ARM has been around for quite a few years, so I wouldn't say it's "completely new". Also, it's not an operating system, it's a type of processor architecture. "WOA" (Windows on ARM) isn't the same as ARM -- it was the old name of the Windows RT operating system before they came up with "Windows RT".


>The Windows RT gives you eight hours of battery life.


Again, considering there are a variety of Windows RT tablets from different manufacturers, I don't think you can accurately say that ALL Windows RT tablets give you 8 hours of battery. Maybe you were referring to the Surface RT?

> This tablet keeps you connected to the cloud at all times


As long as you have an active Internet connection, of course. And doesn't Windows 8 do the same...?
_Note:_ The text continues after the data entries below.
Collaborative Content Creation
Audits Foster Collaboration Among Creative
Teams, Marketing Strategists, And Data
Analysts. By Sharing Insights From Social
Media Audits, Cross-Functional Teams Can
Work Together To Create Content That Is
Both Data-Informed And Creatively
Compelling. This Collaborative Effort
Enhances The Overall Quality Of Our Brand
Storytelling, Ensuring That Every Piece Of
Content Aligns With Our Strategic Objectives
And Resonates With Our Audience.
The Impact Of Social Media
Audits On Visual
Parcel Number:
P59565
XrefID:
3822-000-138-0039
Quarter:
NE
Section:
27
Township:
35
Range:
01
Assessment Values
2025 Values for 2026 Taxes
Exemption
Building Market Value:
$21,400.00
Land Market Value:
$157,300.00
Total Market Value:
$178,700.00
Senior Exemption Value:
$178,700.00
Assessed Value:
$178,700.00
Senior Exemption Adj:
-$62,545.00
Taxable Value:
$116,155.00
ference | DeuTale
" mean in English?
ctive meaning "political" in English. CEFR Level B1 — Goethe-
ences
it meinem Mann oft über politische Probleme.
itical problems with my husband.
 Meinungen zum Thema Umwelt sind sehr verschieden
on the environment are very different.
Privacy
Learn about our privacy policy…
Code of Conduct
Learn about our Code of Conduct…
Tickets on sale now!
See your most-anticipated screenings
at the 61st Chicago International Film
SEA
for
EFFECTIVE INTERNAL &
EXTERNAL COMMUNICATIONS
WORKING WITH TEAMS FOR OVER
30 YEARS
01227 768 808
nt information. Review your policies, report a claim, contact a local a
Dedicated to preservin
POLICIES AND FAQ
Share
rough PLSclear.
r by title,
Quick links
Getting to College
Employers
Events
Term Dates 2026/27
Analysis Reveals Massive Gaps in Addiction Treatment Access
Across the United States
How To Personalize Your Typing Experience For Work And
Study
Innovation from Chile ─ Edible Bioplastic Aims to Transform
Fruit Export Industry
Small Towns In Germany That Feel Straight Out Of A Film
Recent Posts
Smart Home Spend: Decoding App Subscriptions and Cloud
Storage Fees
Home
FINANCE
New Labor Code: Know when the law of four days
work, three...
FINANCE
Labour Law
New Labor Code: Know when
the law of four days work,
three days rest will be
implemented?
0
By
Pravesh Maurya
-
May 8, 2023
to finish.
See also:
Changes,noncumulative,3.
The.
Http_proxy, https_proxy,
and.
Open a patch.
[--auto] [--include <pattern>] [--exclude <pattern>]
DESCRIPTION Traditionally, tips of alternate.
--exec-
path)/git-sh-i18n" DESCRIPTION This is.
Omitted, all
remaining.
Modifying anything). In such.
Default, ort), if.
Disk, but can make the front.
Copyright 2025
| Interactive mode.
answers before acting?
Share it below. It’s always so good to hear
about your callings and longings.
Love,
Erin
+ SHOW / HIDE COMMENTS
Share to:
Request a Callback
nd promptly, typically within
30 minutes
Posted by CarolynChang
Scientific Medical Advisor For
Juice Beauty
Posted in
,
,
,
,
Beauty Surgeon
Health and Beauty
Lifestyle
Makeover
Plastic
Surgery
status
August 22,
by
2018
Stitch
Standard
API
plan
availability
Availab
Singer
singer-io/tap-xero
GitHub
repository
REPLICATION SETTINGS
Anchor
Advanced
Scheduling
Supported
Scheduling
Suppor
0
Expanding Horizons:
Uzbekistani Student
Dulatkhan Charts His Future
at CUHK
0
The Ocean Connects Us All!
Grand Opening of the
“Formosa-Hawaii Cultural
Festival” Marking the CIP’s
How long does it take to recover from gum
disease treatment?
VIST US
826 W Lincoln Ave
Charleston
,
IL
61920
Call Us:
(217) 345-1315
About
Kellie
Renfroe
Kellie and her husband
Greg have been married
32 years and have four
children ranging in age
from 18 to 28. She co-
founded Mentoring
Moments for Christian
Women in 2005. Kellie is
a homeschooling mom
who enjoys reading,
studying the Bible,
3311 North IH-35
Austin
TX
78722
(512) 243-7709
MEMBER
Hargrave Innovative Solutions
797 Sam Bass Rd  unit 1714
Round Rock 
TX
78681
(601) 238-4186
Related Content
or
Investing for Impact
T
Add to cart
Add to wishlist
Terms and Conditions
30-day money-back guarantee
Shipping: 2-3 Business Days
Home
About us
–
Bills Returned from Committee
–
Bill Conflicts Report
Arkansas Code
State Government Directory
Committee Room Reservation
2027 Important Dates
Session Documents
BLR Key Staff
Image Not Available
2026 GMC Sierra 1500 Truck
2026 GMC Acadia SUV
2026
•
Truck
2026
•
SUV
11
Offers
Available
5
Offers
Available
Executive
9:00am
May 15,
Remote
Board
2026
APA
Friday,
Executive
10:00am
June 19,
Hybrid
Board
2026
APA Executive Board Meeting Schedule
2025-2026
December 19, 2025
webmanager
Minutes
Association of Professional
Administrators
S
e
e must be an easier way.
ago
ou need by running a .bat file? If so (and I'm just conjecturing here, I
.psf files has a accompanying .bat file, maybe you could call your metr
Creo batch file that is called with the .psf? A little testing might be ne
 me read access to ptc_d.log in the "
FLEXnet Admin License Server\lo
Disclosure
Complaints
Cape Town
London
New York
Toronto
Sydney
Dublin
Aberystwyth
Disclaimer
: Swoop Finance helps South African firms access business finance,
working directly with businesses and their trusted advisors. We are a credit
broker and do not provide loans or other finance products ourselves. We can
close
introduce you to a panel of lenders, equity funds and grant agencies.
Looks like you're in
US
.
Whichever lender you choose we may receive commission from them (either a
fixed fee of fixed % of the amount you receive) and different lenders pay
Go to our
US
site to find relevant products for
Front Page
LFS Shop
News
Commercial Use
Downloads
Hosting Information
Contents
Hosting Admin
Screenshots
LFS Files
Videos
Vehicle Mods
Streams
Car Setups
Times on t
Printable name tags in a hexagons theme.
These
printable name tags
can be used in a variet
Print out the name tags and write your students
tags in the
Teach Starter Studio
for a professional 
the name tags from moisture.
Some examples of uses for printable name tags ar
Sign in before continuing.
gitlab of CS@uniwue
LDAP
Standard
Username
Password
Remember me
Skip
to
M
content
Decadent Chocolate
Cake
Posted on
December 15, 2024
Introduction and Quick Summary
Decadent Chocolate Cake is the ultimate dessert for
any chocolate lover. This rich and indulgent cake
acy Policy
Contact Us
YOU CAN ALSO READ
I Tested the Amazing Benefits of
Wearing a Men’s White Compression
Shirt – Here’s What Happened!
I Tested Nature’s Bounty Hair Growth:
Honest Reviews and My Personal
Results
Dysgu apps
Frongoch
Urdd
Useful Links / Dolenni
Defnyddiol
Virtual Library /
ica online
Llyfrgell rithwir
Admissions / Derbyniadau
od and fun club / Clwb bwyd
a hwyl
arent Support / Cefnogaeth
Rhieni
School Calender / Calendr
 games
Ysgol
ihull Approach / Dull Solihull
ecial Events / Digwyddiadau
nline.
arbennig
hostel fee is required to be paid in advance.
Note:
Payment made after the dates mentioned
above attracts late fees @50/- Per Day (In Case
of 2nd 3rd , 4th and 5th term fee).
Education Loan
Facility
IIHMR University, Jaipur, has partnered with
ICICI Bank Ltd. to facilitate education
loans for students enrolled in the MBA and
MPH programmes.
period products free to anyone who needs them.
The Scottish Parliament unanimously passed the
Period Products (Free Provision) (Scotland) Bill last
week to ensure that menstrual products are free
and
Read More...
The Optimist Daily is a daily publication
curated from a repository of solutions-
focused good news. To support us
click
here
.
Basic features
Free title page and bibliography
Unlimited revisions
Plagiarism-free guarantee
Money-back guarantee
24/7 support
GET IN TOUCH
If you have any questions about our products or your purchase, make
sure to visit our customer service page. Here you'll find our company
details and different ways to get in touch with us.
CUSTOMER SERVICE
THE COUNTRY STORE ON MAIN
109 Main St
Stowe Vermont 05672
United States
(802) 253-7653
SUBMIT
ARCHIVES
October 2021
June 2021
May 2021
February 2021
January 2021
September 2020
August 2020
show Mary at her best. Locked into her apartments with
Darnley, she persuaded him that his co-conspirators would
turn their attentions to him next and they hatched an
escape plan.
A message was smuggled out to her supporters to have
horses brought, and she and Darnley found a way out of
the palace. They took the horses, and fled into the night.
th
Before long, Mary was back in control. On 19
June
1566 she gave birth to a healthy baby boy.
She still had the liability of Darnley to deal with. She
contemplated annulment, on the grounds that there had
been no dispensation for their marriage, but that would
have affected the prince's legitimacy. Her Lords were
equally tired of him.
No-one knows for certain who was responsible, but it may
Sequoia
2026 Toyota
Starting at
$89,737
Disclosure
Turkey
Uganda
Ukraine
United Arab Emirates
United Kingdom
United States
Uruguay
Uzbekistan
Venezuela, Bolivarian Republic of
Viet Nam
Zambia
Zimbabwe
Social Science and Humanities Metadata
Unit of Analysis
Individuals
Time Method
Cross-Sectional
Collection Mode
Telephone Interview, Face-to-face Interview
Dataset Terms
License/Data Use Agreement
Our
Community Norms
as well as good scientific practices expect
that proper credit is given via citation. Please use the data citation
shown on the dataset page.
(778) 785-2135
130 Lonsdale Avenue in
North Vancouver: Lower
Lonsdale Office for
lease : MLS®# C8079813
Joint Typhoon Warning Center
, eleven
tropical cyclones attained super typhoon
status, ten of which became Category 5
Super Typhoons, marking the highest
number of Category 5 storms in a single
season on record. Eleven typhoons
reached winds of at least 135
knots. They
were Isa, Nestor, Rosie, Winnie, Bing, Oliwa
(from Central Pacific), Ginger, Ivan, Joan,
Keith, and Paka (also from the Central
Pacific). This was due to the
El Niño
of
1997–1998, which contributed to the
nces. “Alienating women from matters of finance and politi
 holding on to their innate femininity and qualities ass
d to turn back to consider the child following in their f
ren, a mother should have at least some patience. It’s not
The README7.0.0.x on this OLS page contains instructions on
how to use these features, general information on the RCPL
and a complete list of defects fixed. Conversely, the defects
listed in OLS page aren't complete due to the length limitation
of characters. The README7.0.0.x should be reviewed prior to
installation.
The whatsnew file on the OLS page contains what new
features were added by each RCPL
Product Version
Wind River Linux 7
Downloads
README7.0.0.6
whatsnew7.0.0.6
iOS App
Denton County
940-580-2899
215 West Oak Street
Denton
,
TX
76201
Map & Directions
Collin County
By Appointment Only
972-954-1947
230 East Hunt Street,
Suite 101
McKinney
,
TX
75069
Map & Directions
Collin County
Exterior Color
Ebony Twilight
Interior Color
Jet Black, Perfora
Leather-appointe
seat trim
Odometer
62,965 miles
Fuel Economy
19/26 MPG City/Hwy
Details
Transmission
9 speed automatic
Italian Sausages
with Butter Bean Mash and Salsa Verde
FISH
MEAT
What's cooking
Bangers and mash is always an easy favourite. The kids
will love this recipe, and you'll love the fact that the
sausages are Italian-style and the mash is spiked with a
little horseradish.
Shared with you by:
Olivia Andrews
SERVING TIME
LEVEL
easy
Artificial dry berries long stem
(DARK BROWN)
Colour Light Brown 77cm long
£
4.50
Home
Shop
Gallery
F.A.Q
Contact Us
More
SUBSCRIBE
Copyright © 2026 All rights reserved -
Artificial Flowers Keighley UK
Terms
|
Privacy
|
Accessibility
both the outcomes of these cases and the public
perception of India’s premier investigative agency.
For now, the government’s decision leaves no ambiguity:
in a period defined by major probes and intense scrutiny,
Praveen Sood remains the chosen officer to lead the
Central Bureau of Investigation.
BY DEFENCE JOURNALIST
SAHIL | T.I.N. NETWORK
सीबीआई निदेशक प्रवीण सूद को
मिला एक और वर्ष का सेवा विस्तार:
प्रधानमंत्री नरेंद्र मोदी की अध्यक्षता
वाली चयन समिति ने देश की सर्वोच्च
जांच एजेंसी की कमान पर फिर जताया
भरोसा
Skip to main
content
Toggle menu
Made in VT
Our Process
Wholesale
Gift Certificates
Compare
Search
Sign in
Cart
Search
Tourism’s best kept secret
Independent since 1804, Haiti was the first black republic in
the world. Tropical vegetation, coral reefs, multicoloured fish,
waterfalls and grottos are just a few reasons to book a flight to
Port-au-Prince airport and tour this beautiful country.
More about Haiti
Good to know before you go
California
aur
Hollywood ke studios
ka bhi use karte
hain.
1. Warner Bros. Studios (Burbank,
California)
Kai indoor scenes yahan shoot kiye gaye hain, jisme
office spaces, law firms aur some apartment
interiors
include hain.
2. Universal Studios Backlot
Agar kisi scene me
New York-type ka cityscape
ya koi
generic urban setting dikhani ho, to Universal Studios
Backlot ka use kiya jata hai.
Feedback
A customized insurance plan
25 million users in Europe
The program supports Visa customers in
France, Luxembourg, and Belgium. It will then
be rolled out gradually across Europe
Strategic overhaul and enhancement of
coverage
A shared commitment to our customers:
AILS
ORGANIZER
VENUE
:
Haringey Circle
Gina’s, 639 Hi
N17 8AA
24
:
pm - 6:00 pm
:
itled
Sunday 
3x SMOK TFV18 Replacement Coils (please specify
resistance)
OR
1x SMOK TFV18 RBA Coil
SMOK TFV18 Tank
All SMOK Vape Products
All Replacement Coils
> If you need to upgrade your apps and to flip completely to Windows 8 then Windows RT is the best choice

I don't completely understand this statement. Upgrade your apps? Since the Windows Store is on both Win8 and WinRT, you should be able to do that with both operating systems. And as for "flip completely to Windows 8", are you referring to flipping over to the Modern UI interface (with the Live Tiles)? Again, both Win8 and WinRT give you access to the Modern UI.


I would suggest that one of the main benefits of a Windows RT tablet is that it would tend to have longer battery life and would be less complicated to use, so people who just want a basic tablet experience would be better off with a WinRT device rather than a Win8 one.